Directive
Print the data exactly. Omit the pictures.

____

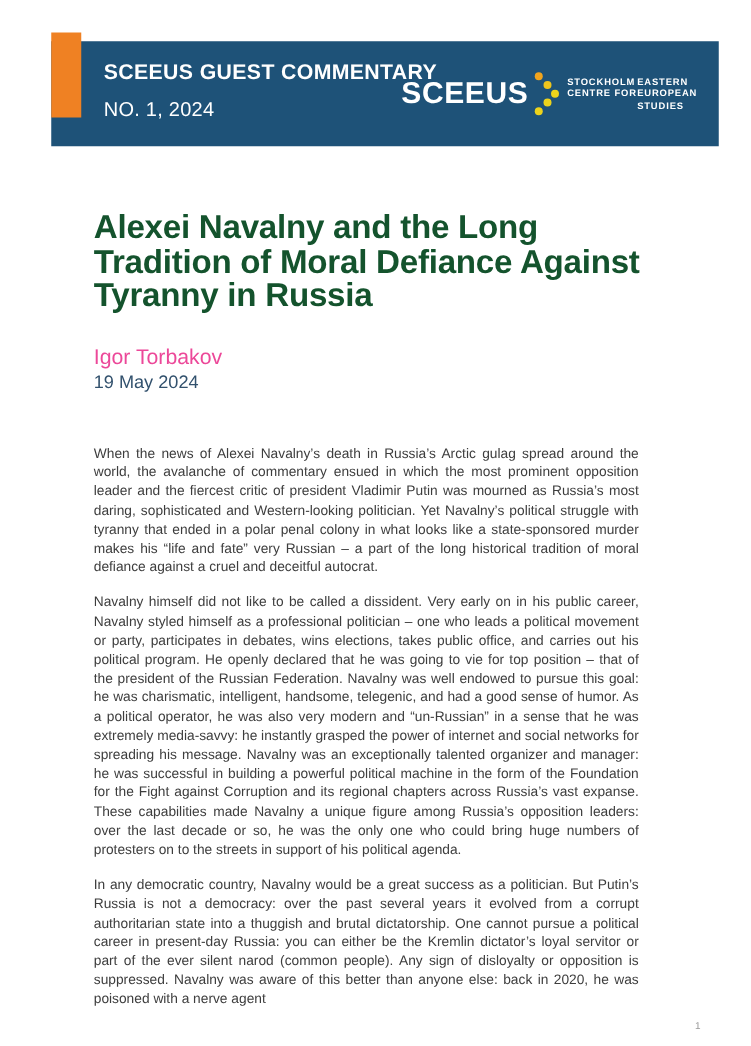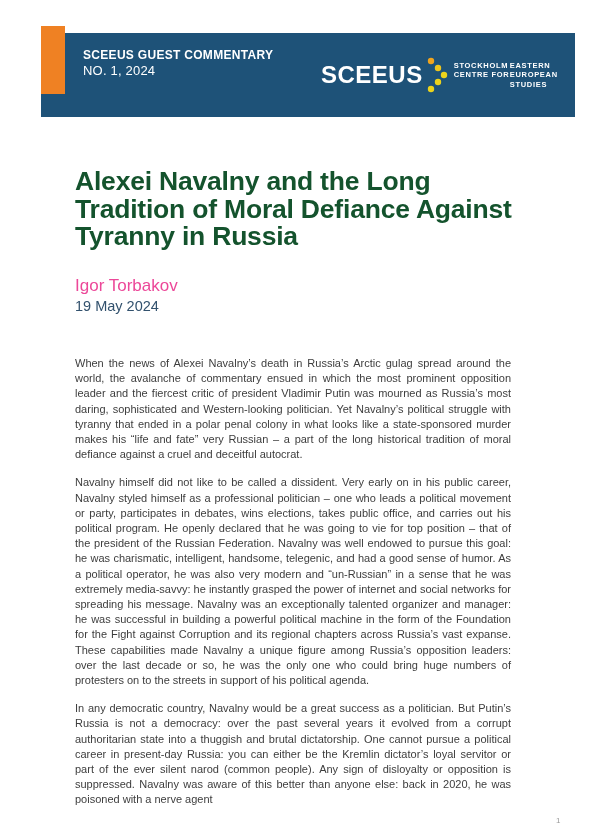--- a/index.html
+++ b/index.html
@@ -32,7 +32,7 @@
     color: #ffffff;
   }
   .kicker {
-    font-size: 12px;
+    font-size: 17px;
     font-weight: bold;
     letter-spacing: 0.3px;
   }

____

Reply to the task
--- a/index.html
+++ b/index.html
@@ -32,7 +32,7 @@
     color: #ffffff;
   }
   .kicker {
-    font-size: 12px;
+    font-size: 17px;
     font-weight: bold;
     letter-spacing: 0.3px;
   }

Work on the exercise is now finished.